Ludmilla Samsonova era, è e resterà una giocatrice russa, perché essendo nata 19 anni fa a Olenegorsk, laddove il Circolo Polare Artico fa sentire il suo freddo più intenso e non avendo nessun genitore di nazionalità italiana, non può aspirare ad ottenere il passaporto nostrano, seppure Luda viva nel bel paese da sempre, da quando aveva appena un anno. Da Sanremo, città nella quale è cresciuta, si è trasferita a Roma per proseguire gli allenamenti nel team dei fratelli Piccari, dove come esempio da seguire c’è un’ex professionista come Karin Knapp, una delle giocatrici più sfortunate del tennis italiano, continuamente martoriata da infortuni e problemi fisici a non finire, che hanno minato una carriera che avrebbe potuto essere molto più proficua e generosa di titoli. Ludmilla, potenzialmente, è personaggio da zone alte della classifica WTA e per accorgersene basta vedere qualche scambio condotto con il dritto che viaggia a velocità supersoniche, più vicine a quelle del circuito maschile che non a quelle del femminile. Il suo ostacolo, purtroppo, si chiama discontinuità ma ora, a seguito della vittoria all’International di Saint Malo per la quale il suo team ha lavorato in maniera capillare per arginare i famosi cali di concentrazione, anche quel gap sembra notevolmente ridotto e la giovane tennista appare avviata verso una carriera tutta da scoprire. In un’intervista rilasciata al portale Live Tennis, la Samsonova ha parlato di sé, delle proprie aspettative, dei progetti futuri e dell’amore che la lega, a doppio filo, con l’Italia.

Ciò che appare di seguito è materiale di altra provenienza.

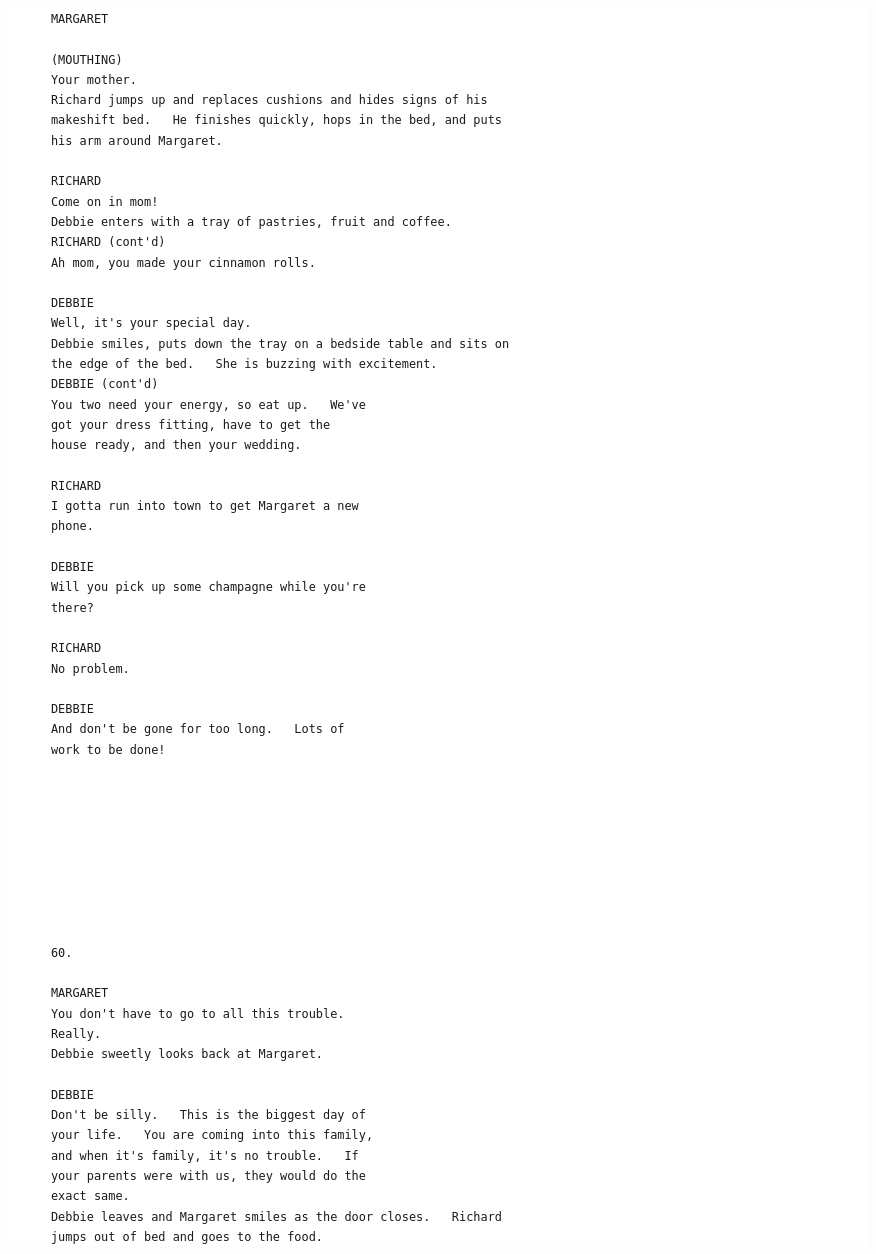           MARGARET

          (MOUTHING)
          Your mother.
          Richard jumps up and replaces cushions and hides signs of his
          makeshift bed.   He finishes quickly, hops in the bed, and puts
          his arm around Margaret.

          RICHARD
          Come on in mom!
          Debbie enters with a tray of pastries, fruit and coffee.
          RICHARD (cont'd)
          Ah mom, you made your cinnamon rolls.

          DEBBIE
          Well, it's your special day.
          Debbie smiles, puts down the tray on a bedside table and sits on
          the edge of the bed.   She is buzzing with excitement.
          DEBBIE (cont'd)
          You two need your energy, so eat up.   We've
          got your dress fitting, have to get the
          house ready, and then your wedding.

          RICHARD
          I gotta run into town to get Margaret a new
          phone.

          DEBBIE
          Will you pick up some champagne while you're
          there?

          RICHARD
          No problem.

          DEBBIE
          And don't be gone for too long.   Lots of
          work to be done!

          

          

          

          

          60.

          MARGARET
          You don't have to go to all this trouble.
          Really.
          Debbie sweetly looks back at Margaret.

          DEBBIE
          Don't be silly.   This is the biggest day of
          your life.   You are coming into this family,
          and when it's family, it's no trouble.   If
          your parents were with us, they would do the
          exact same.
          Debbie leaves and Margaret smiles as the door closes.   Richard
          jumps out of bed and goes to the food.
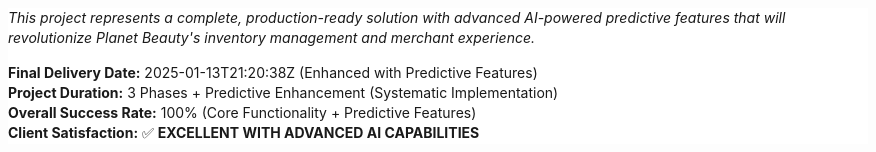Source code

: 
*This project represents a complete, production-ready solution with advanced AI-powered predictive features that will revolutionize Planet Beauty's inventory management and merchant experience.*

**Final Delivery Date:** 2025-01-13T21:20:38Z (Enhanced with Predictive Features)  
**Project Duration:** 3 Phases + Predictive Enhancement (Systematic Implementation)  
**Overall Success Rate:** 100% (Core Functionality + Predictive Features)  
**Client Satisfaction:** ✅ **EXCELLENT WITH ADVANCED AI CAPABILITIES**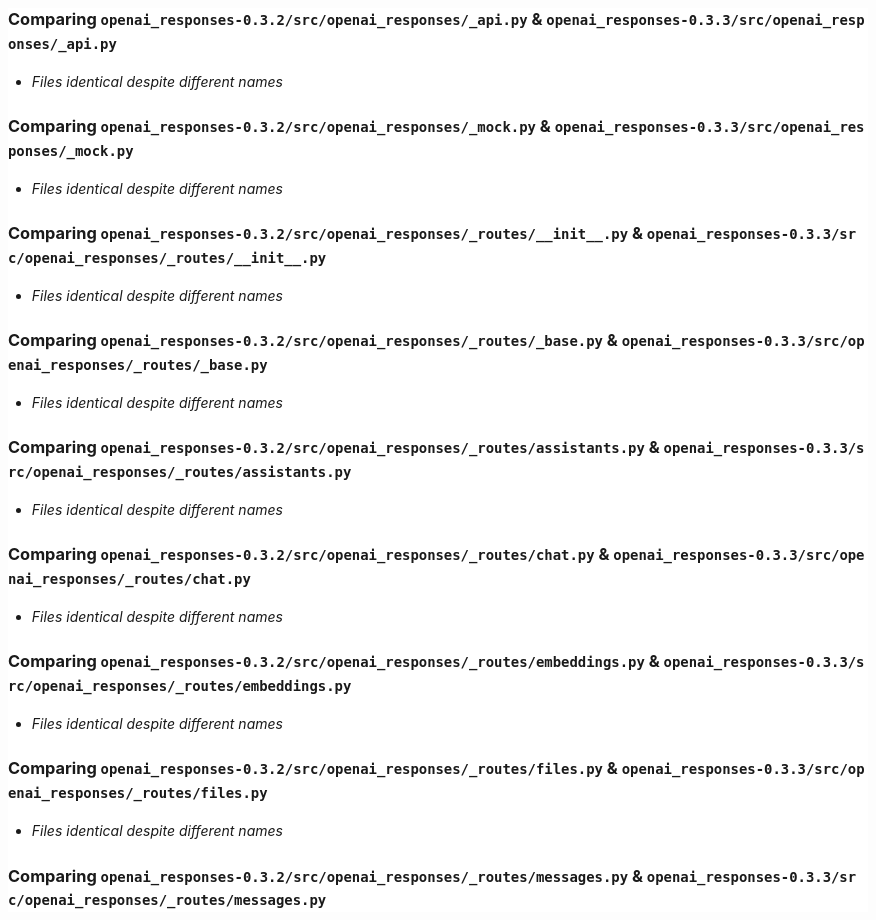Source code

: ### Comparing `openai_responses-0.3.2/src/openai_responses/_api.py` & `openai_responses-0.3.3/src/openai_responses/_api.py`

 * *Files identical despite different names*

### Comparing `openai_responses-0.3.2/src/openai_responses/_mock.py` & `openai_responses-0.3.3/src/openai_responses/_mock.py`

 * *Files identical despite different names*

### Comparing `openai_responses-0.3.2/src/openai_responses/_routes/__init__.py` & `openai_responses-0.3.3/src/openai_responses/_routes/__init__.py`

 * *Files identical despite different names*

### Comparing `openai_responses-0.3.2/src/openai_responses/_routes/_base.py` & `openai_responses-0.3.3/src/openai_responses/_routes/_base.py`

 * *Files identical despite different names*

### Comparing `openai_responses-0.3.2/src/openai_responses/_routes/assistants.py` & `openai_responses-0.3.3/src/openai_responses/_routes/assistants.py`

 * *Files identical despite different names*

### Comparing `openai_responses-0.3.2/src/openai_responses/_routes/chat.py` & `openai_responses-0.3.3/src/openai_responses/_routes/chat.py`

 * *Files identical despite different names*

### Comparing `openai_responses-0.3.2/src/openai_responses/_routes/embeddings.py` & `openai_responses-0.3.3/src/openai_responses/_routes/embeddings.py`

 * *Files identical despite different names*

### Comparing `openai_responses-0.3.2/src/openai_responses/_routes/files.py` & `openai_responses-0.3.3/src/openai_responses/_routes/files.py`

 * *Files identical despite different names*

### Comparing `openai_responses-0.3.2/src/openai_responses/_routes/messages.py` & `openai_responses-0.3.3/src/openai_responses/_routes/messages.py`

Penso che i risultati positivi che sto conseguendo siano interamente il frutto di un duro lavoro, non soltanto tecnico, tattico e fisico, ma soprattutto personale e psicologico. E’ proprio su me stessa che ho dovuto lavorare parecchio e ne sono contenta. Con le vittorie è ovvio che arrivi la fiducia, ma il punto di svolta è stato che da qualche tempo ho iniziato a pensare diversamente e, contemporaneamente, ho cominciato a percepire che potevo battere anche le avversarie più titolate. Non penso sia stato il fisico a determinare certi risultati, perché da un punto di vista atletico ero pronta anche prima a giocare a certi livelli ma, evidentemente, non ero altrettanto pronta mentalmente“. Pensi che la vicenda del passaporto ti abbia un po’ condizionata in passato e che ora tu ti senta più libera mentalmente per esprimere tutte le tue potenzialità? “Credo di sì; ora infatti sento pochissima pressione addosso per il fatto che non ho ottenuto la cittadinanza italiana e non mi aspetto nulla da parte della Federazione. So che sarà difficile rappresentare l’Italia e i suoi colori; magari un giorno verrò convocata dalla squadra russa e sarebbe fantastico, ma ci penserò quando riceverò la chiamata. Adesso voglio pensare solo al mio prossimo impegno a Pula e successivamente desidero allenarmi bene per la stagione in Australia. Continuerò a lottare per avere il passaporto italiano, ma solo perché potrebbe utile, non lo farò per il tennis.
Il sorriso e la semplicità con cui Ludmilla ha affrontato questa ed altre interviste, sono il sintomo della grande maturità e del costante impegno con cui la giovane promessa sta maturando la consapevolezza di poter fare molto bene all’interno del circuito professionistico femminile. Sembrerebbe quasi che per il Tennis Italiano la sua ascesa equivalga ad un’occasione mancata, alla possibilità infranta di aver trovato una stella che non solo giochi bene a tennis ma che sia soprattutto orgogliosa di rappresentare i colori della nazione che non l’ha vista nascere, ma crescere più di quanto non abbiano potuto i freddi ghiacciai russi. Sembra incredibile che la mancanza di un appoggio esterno e di un reddito fisso non abbiano consentito a questa fanciulla di ottenere ciò che, per ragioni oggettive, le spetterebbe di diritto. Forse quando calcherà, da protagonista assoluta, gli scenari più importanti della WTA ci si renderà conto della grande opportunità persa nel non poter annoverare un’altra campionessa all’interno del nostro, non di certo traboccante, palmares tennistico.